### Work request
Return, word for word, every line of the records from the first one down to and including the line that contains "http://www.bryoecol.mtu.edu/".

Transcribed page contents
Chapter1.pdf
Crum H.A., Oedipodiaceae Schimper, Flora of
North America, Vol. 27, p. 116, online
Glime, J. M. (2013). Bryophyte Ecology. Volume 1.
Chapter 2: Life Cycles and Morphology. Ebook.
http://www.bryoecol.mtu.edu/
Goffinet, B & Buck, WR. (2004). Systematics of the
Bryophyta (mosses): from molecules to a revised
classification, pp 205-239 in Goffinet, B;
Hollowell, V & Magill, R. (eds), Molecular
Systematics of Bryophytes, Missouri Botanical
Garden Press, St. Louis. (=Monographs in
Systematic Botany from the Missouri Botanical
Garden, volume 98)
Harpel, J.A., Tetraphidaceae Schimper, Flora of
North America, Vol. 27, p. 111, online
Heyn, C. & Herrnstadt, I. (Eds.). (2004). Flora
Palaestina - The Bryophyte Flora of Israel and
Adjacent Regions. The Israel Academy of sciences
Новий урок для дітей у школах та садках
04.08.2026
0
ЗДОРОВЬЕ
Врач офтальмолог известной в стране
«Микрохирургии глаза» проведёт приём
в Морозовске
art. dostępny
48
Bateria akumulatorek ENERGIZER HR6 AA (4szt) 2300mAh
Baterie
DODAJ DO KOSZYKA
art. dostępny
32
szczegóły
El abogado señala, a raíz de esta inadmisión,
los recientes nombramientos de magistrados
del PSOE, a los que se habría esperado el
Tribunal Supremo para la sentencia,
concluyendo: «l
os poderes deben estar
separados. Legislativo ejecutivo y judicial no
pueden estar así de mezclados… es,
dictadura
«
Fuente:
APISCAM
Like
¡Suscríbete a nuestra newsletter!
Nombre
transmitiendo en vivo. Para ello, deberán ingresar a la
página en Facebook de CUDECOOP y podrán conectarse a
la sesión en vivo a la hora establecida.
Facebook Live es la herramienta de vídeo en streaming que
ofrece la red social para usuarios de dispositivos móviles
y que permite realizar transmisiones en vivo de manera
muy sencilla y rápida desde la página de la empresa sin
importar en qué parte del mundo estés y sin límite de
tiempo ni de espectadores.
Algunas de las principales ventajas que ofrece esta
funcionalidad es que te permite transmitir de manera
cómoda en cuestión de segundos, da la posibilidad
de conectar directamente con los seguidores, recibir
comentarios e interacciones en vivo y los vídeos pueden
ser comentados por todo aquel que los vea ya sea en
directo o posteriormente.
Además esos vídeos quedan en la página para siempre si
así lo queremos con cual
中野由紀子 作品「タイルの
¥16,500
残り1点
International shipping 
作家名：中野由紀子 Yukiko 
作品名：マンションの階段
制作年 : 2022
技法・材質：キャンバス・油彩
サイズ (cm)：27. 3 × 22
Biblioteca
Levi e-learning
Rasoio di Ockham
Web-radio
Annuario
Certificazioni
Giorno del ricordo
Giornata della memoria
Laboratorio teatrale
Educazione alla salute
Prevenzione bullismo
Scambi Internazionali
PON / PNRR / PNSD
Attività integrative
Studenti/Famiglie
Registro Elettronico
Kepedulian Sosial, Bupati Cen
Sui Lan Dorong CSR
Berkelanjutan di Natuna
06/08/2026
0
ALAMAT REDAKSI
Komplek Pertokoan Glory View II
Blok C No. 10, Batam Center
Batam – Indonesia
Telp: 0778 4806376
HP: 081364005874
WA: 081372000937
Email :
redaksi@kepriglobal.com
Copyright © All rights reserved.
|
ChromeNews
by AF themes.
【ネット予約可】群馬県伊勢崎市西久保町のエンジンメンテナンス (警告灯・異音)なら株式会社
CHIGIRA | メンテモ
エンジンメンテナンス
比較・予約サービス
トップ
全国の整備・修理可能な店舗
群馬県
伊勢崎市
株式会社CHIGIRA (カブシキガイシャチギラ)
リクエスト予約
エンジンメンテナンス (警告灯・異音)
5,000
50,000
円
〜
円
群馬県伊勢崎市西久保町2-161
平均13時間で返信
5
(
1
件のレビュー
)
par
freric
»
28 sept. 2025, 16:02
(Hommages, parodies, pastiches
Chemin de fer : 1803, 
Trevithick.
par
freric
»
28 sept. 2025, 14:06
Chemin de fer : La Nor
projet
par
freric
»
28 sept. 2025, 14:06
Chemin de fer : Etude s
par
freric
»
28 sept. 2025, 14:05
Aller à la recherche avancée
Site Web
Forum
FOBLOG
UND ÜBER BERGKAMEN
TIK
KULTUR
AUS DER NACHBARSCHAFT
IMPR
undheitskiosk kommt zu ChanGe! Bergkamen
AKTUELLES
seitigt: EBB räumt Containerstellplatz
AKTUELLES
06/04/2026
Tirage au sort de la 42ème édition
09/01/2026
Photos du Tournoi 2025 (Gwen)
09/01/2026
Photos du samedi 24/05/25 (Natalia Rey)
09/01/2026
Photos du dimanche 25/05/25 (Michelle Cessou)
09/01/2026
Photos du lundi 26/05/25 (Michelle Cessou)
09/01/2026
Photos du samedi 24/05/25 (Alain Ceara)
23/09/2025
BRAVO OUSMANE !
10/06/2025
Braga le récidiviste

### Final answer
Chapter1.pdf
Crum H.A., Oedipodiaceae Schimper, Flora of
North America, Vol. 27, p. 116, online
Glime, J. M. (2013). Bryophyte Ecology. Volume 1.
Chapter 2: Life Cycles and Morphology. Ebook.
http://www.bryoecol.mtu.edu/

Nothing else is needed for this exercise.